- EXCERPTED PASSAGE
For those who drink lots of coffee, you may wish to consider modifying the types you consume. For example, buy a macchiato instead of a Frappuccino. The idea is to consume less sugary coffee-type beverages. Also, consider:
• Adding cinnamon to your coffee instead of sugar
• Ordering coffee without sweetener or with ½ the normal amount
• Ordering an espresso drink with ½ the syrup.
• Downsizing your espresso drink; order a 12 oz. instead of a larger cup or,
• Ordering a mocha with ½ the chocolate.
And now, we come to those who love their wine and happy hour drinks. These are real problems because they are sugar alcohols, which have 9 grams of carbs compared to a regular carb that has 4. Also, the alcohol is used as an immediate energy source by the body so that excess energy/calories gets stored as fat rather quickly. So, be a little pickier about your happy hour cocktails.
Follow these tips: Skip or limit drinks with soda or juice mixers. Instead, use club soda as a mixer or drink alcohol on the rocks.
• Limit your drinks to distilled spirits on the rocks; these include gin, vodka, tequila, whiskey, and rum.
• Muddle fresh ingredients for flavor instead of adding sugary mixers such as cucumber, mint, basil, or fresh fruit.
• Order tequila on the rocks with fresh lime juice instead of a margarita.
• Use sparking seltzer water or club soda as a mixer in drinks (both are free of calories and sugar).
As before, you may not wish to go cold turkey as it were, all at once. This is because you are a creature of habit and likely, drastic reduction will likely change the taste so much at once that you no longer enjoy the drink. The purpose is to reduce the sugar, but still enjoy the drink. Thus, you will also want to begin skipping or limiting liqueurs such as Bailey’s Irish Cream, etc., which are part of many popular mixed drinks: margaritas, daiquiris, pina coladas, long island ice teas, etc.

- PROVIDED DATA
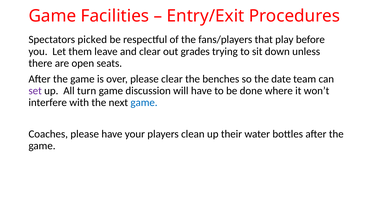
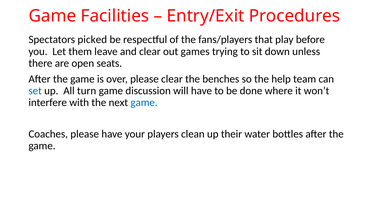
grades: grades -> games
date: date -> help
set colour: purple -> blue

- TASKS TO PERFORM
1. From the passage on cutting sugar from drinks above, write out the part that begins at the words "Follow these tips: Skip" and stops after "of a margarita.".
2. In the passage on cutting sugar from drinks, what coffee should someone buy instead of a Frappuccino?
3. Why does the passage on cutting sugar from drinks advise against cutting out the sugar all at once?

- FINAL ANSWERS
1.
Follow these tips: Skip or limit drinks with soda or juice mixers. Instead, use club soda as a mixer or drink alcohol on the rocks.
• Limit your drinks to distilled spirits on the rocks; these include gin, vodka, tequila, whiskey, and rum.
• Muddle fresh ingredients for flavor instead of adding sugary mixers such as cucumber, mint, basil, or fresh fruit.
• Order tequila on the rocks with fresh lime juice instead of a margarita.

2. A macchiato.

3. People are creatures of habit, and a sharp cut would likely change the taste so much that the drink would no longer be enjoyable. The goal is to reduce the sugar while still enjoying the drink.